主人公は、すでに妻にも息子にも見放されているにもかかわらず、自分だけが「まだ元に戻れる」と信じています(信じようとしています)。そして、そのような行動が、余計に家族の心を閉ざしてしまうことを分からないほど自分を見失っています。
結局、最後は…。
この映画の恐ろしさは、
妻や子どもから拒絶された男性が、徐々に自己を見失っていく過程がリアルに描かれている点にあります。
正直なところ、私自身もし妻が子を連れて別居し、娘たちと長期間会えない状況になれば、正気を保てる自信はありません。
そう思わされるところが怖いんです。
共同親権制度制定の背景にある、いわゆる「子の連れ去り」は、
連れ去られた親にとっては「拷問」であり、
突然一方の親と会えなくなる子どもにとっては「虐待」ともいえる側面を持ちます。
他方で、そのことを理解しながらもなお、そうせざるを得ない状況に追い込まれている親が、現実に存在していることもまた事実です。
『ジュリアン』はあくまで一つのケースで、しかもフィクションです。
しかし、そこに描かれているのは「現実」です。
この映画を観て、「だから共同親権は危険だ」と短絡的に結論づけるのは適切ではありません。
すべての親は子どもに対して愛情を持っています(少なくとも私はそう信じます)。
『ジュリアン』の父親も例外ではありません。
共同親権制度を含む親権の問題は、「子どもにとって何が最善の選択か」という、繊細で個別的な判断を要します。
共同親権については、離婚した夫婦双方が必ず関わる点で、無理ゲーな面があることは最初から分かっていて、それでも、「命よりプライドより大事な子どものために、離婚した夫婦は大人の対応をしろ!」ということで制定されたものだと、私は理解しています。
(もちろん、DVや虐待が認められるケースは論外だし、そのような親が親権を奪われるのは当然の前提です。)
共同親権制度は始まったばかりです。
形式的な制度論にとどまらず、個々の家族の実情に真摯に向き合い、子どもの視点を見失わないこと
が何より重要だと考えます。
その中で、弁護士が果たす役割として、
当事者の感情の奥にある「見えていないリスク」をすくい上げ、これに対処すること
「夫婦の問題」と「親子の問題」を切り分けて考えることができるように、当事者の感情に寄り添いつつも、子どものための行動を促し続けること
そういった役割が求められるのではないかと感じています。
Gackt氏が言うように、春は「誰かと並んで歩けること」が光になる季節なのかもしれません。

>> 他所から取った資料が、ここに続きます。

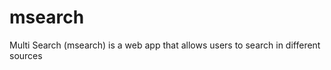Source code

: msearch
=======

Multi Search (msearch) is a web app that allows users to search in different sources
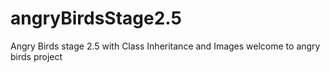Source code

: # angryBirdsStage2.5
Angry Birds stage 2.5 with Class Inheritance and Images
welcome to angry birds project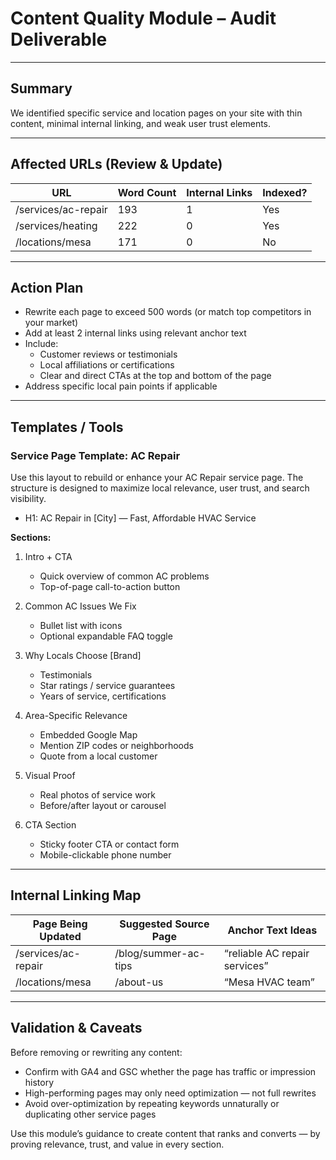 
# Content Quality Module – Audit Deliverable

---

## Summary

We identified specific service and location pages on your site with thin content, minimal internal linking, and weak user trust elements.

---

## Affected URLs (Review & Update)

| URL | Word Count | Internal Links | Indexed? |
| --- | --- | --- | --- |
| /services/ac-repair | 193 | 1 | Yes |
| /services/heating | 222 | 0 | Yes |
| /locations/mesa | 171 | 0 | No |

---

## Action Plan

- Rewrite each page to exceed 500 words (or match top competitors in your market)
- Add at least 2 internal links using relevant anchor text
- Include:
  - Customer reviews or testimonials
  - Local affiliations or certifications
  - Clear and direct CTAs at the top and bottom of the page
- Address specific local pain points if applicable

---

## Templates / Tools

### Service Page Template: AC Repair

Use this layout to rebuild or enhance your AC Repair service page. The structure is designed to maximize local relevance, user trust, and search visibility.

- H1: AC Repair in [City] — Fast, Affordable HVAC Service

**Sections:**

1. Intro + CTA
   - Quick overview of common AC problems
   - Top-of-page call-to-action button

2. Common AC Issues We Fix
   - Bullet list with icons
   - Optional expandable FAQ toggle

3. Why Locals Choose [Brand]
   - Testimonials
   - Star ratings / service guarantees
   - Years of service, certifications

4. Area-Specific Relevance
   - Embedded Google Map
   - Mention ZIP codes or neighborhoods
   - Quote from a local customer

5. Visual Proof
   - Real photos of service work
   - Before/after layout or carousel

6. CTA Section
   - Sticky footer CTA or contact form
   - Mobile-clickable phone number

---

## Internal Linking Map

| Page Being Updated | Suggested Source Page | Anchor Text Ideas |
| --- | --- | --- |
| /services/ac-repair | /blog/summer-ac-tips | “reliable AC repair services” |
| /locations/mesa | /about-us | “Mesa HVAC team” |

---

## Validation & Caveats

Before removing or rewriting any content:

- Confirm with GA4 and GSC whether the page has traffic or impression history
- High-performing pages may only need optimization — not full rewrites
- Avoid over-optimization by repeating keywords unnaturally or duplicating other service pages

Use this module’s guidance to create content that ranks and converts — by proving relevance, trust, and value in every section.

その「誰か」が、子どもにとって安心できる存在であり続けるために、制度だけでなく、関わるすべての大人の成熟が問われています。
※ちなみに、当事務所では、離婚事件において養育費(婚姻費用)に関する「報酬金」は頂戴しておりません。養育費及び婚姻費用の一部はお子様の生活にかかる費用でありその中から弁護士が報酬を受け取るべきではないと考えるからです。